#### What is needed
Each line from the first line of the entries through the line holding "text [150, 1224, 1125, 1484]" is to be restated word for word; nothing else, and no picture, belongs in the answer.

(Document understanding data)

* * * * *

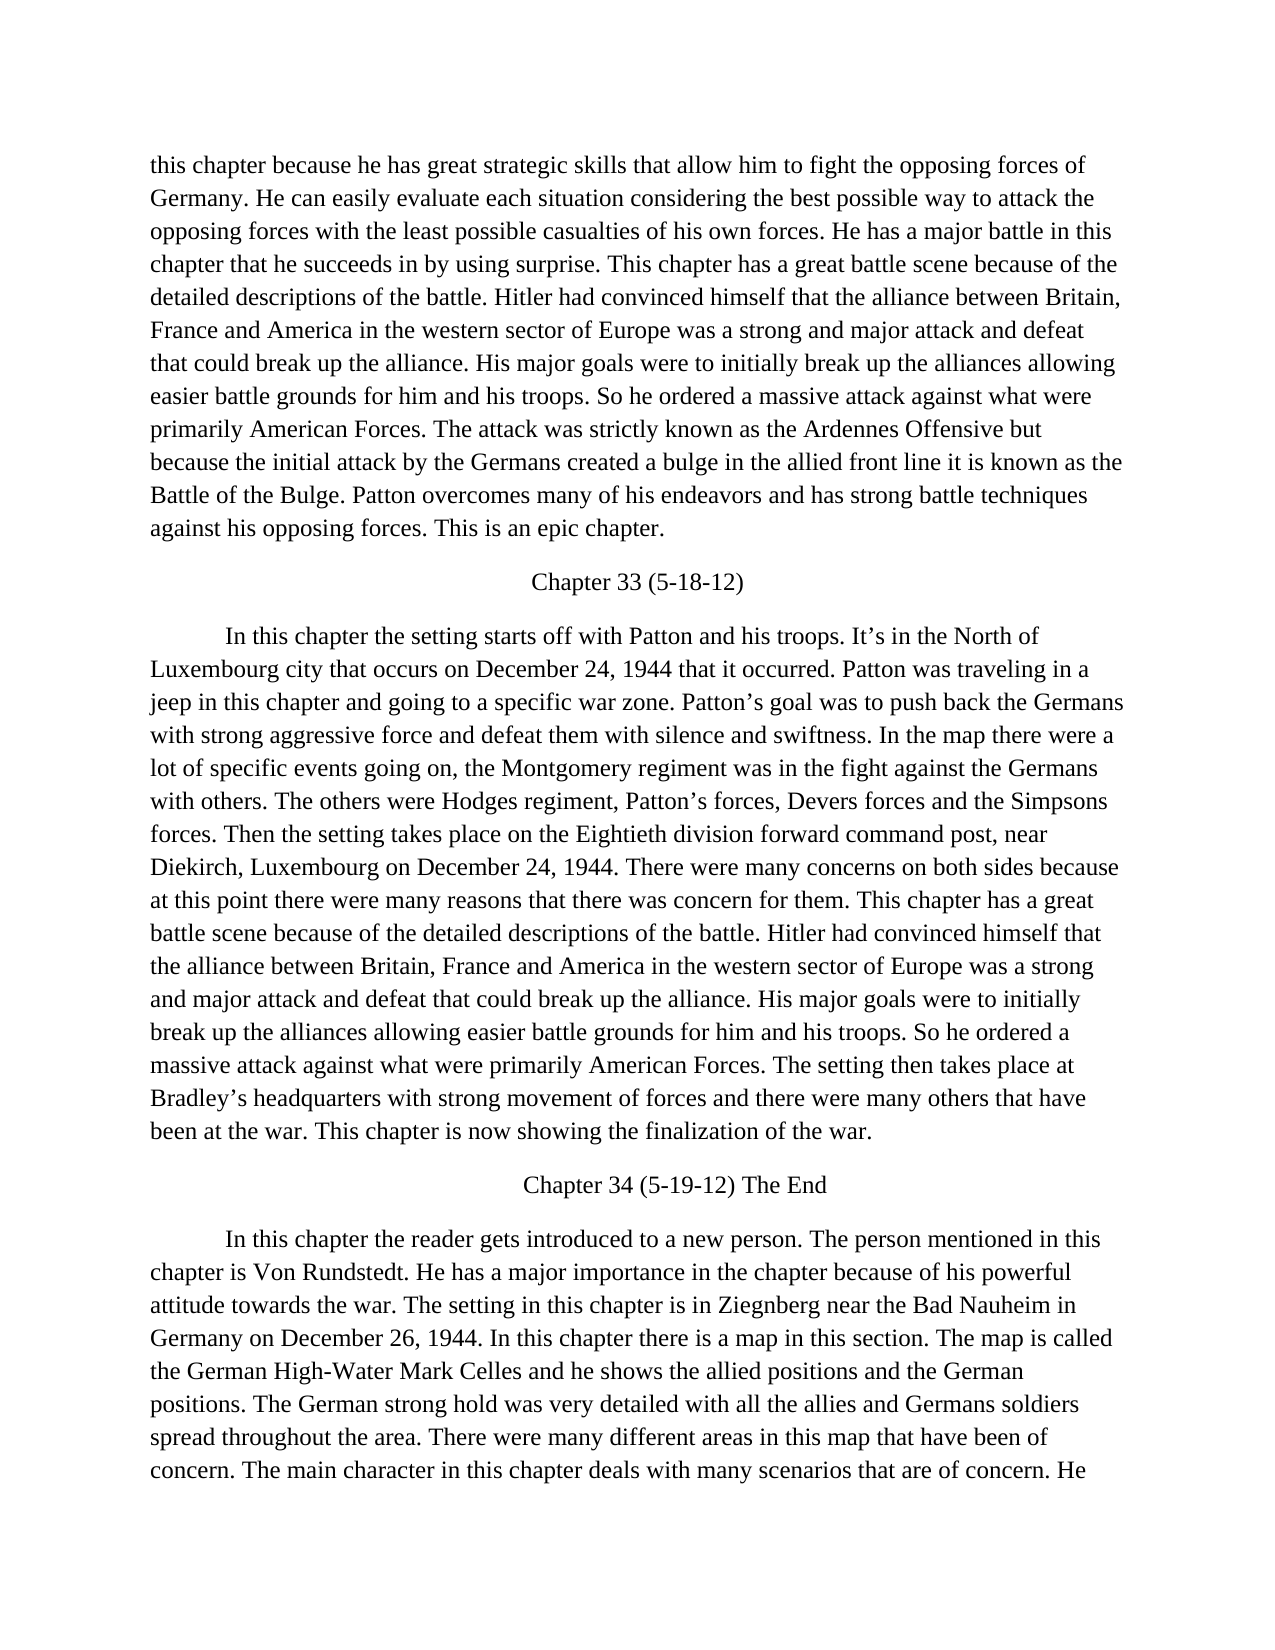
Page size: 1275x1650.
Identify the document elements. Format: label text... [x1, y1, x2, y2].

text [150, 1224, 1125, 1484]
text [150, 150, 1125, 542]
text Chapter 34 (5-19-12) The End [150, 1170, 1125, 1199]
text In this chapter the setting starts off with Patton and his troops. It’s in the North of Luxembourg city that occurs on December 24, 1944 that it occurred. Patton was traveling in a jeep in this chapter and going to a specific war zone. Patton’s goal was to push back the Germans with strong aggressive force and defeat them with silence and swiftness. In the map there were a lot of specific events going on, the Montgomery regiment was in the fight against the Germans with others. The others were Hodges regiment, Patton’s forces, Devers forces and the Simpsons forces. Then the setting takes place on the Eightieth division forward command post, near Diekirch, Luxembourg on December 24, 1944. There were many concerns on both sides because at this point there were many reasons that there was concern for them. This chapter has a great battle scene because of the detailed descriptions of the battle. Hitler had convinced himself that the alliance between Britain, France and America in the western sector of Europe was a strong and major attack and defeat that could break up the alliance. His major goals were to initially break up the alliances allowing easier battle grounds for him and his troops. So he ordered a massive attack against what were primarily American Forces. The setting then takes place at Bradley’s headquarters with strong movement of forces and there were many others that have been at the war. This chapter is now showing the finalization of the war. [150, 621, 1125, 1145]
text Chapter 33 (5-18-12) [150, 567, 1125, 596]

* * * * *

#### Expected output
Page size: 1275x1650.
Identify the document elements. Format: label text... [x1, y1, x2, y2].

text [150, 1224, 1125, 1484]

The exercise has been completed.